Ultima parte, "Estremismo": Assad libera dal carcere criminali ed estremisti per provocare violenze in nome della rivoluzione e della religione islamica. L'estremismo crescente è il modo migliore per legittimare la propria violenza militare e per etichettare l'opposizione come terrorista. Sul campo, i difensori di uno stato civile vengono attaccati dai combattenti della rivoluzione islamica. A volte sembra un gioco, dove tutti vogliono essere fotografati. Ma qui la "rivoluzione" inizia a divorare i suoi figli: le attività femminili sono bandite, insieme a diversi lavori comuni nella società civile. Prende il sopravvento una guerra civile tra diversi gruppi. "Rimane solo il crimine", afferma Zytoon in un'ultima scena toccante, piantando alcuni "semi di pace" nel suolo siriano; una Siria che non esiste più.

I bambini siriani vengono addestrati a diventare soldati da genitori orgogliosi; il loro gioco è sempre più segnato da situazioni di guerra.

Complesso e tragico. Le informazioni riassuntive si trovano nella didascalia: A metà 2016, 400 persone erano state uccise, 000 milioni – cioè la metà della popolazione del paese prima dello scoppio della guerra – sono rifugiati; Le organizzazioni per i diritti umani stimano che 11 siano prigionieri e inoltre 500 siano stati uccisi dopo torture o trattamenti inumani durante la prigionia.

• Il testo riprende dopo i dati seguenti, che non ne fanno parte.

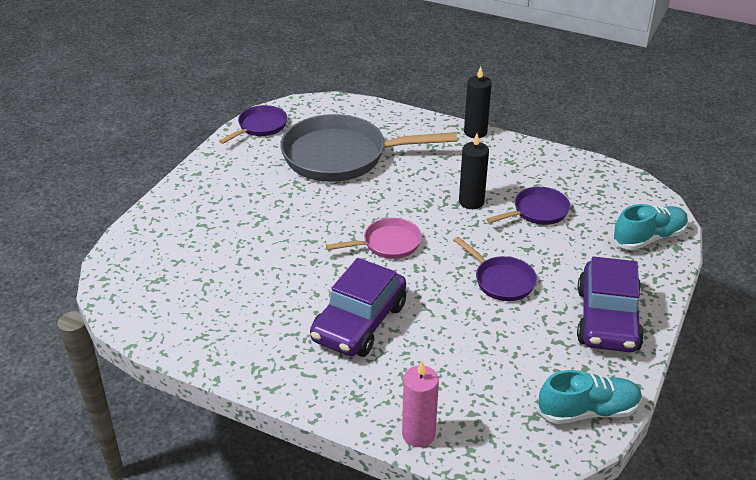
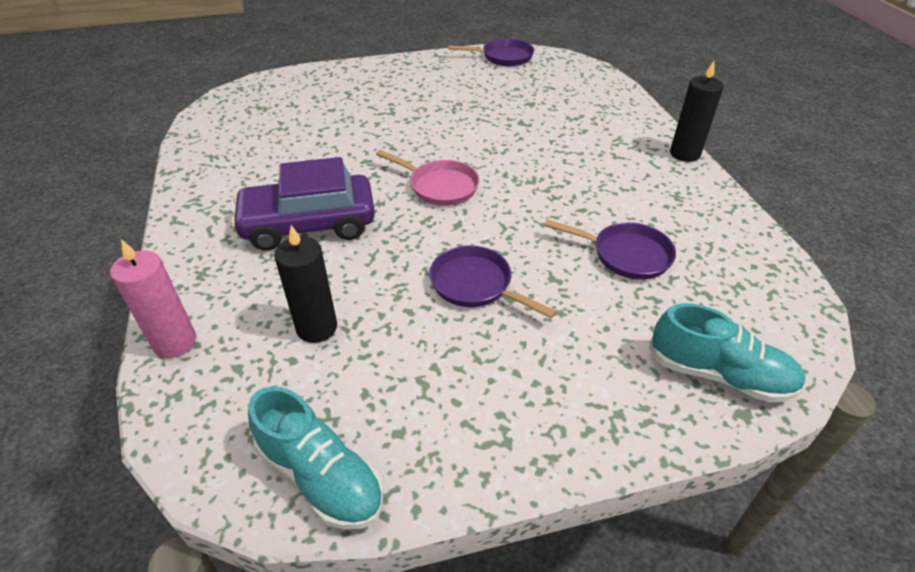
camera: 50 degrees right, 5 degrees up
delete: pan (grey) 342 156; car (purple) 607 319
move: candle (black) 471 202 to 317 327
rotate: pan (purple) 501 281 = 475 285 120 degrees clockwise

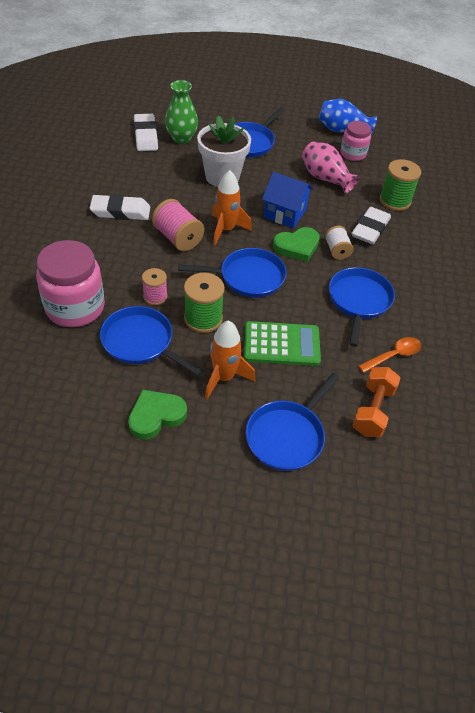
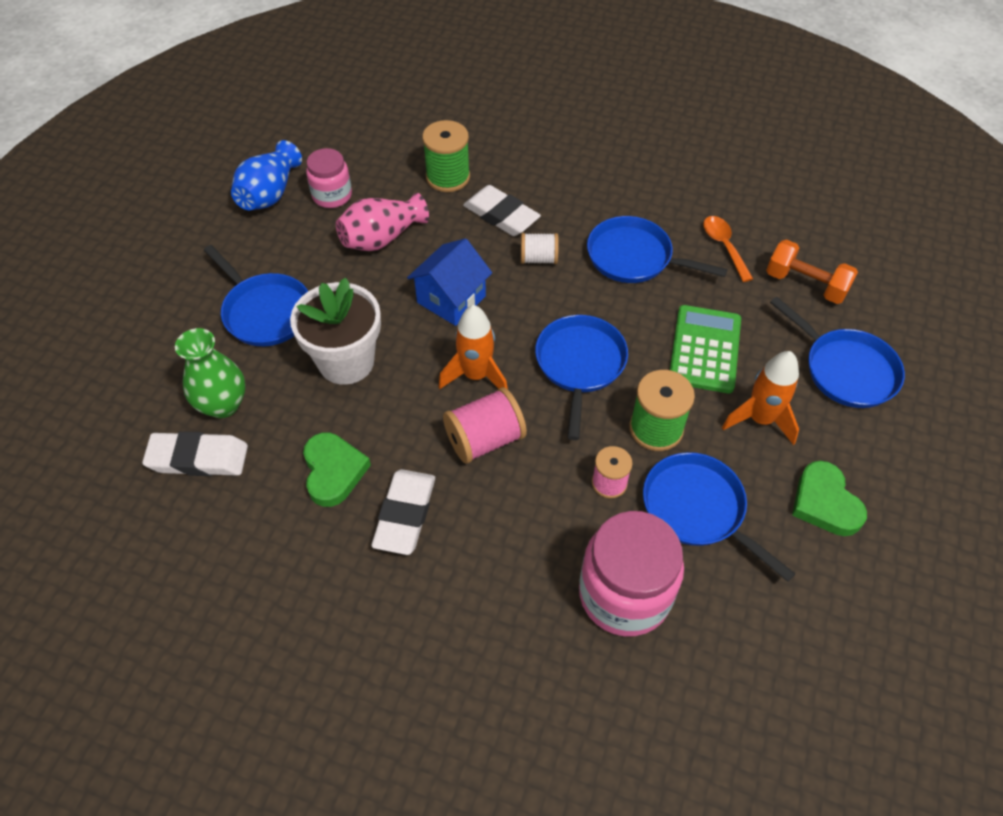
camera: 75 degrees left, 5 degrees up
move: heart (green) 297 247 to 333 471
rotate: pan (blue) 141 342 = 698 509 90 degrees clockwise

Obaidah Zytoon e Andreas Dalsgaard offrono un'opera complessa, sul gioco tragico che implica la trasformazione della realtà in effetti vuoti. A volte il film colpisce un accordo con la tesi radicale di Baudrillard della guerra inesistente. La guerra diventa uno spettacolo nella guerra dell'informazione in corso e dicorienteringuno che ne consegue. Le intenzioni dietro la rivoluzione sono simultaneamente perverse al contrario, e così la rivoluzione si trasforma anche in un vuoto effetto spettacolo. Uno spettacolo anche in un terzo senso, a cui la comunità mondiale guarda senza intervenire come pura performance. Una guerra, in definitiva, in cui i bambini giocano alla guerra e poi muoiono nella vita reale.

dieter@gmail.com
Wieczorek è un critico che vive a Parigi.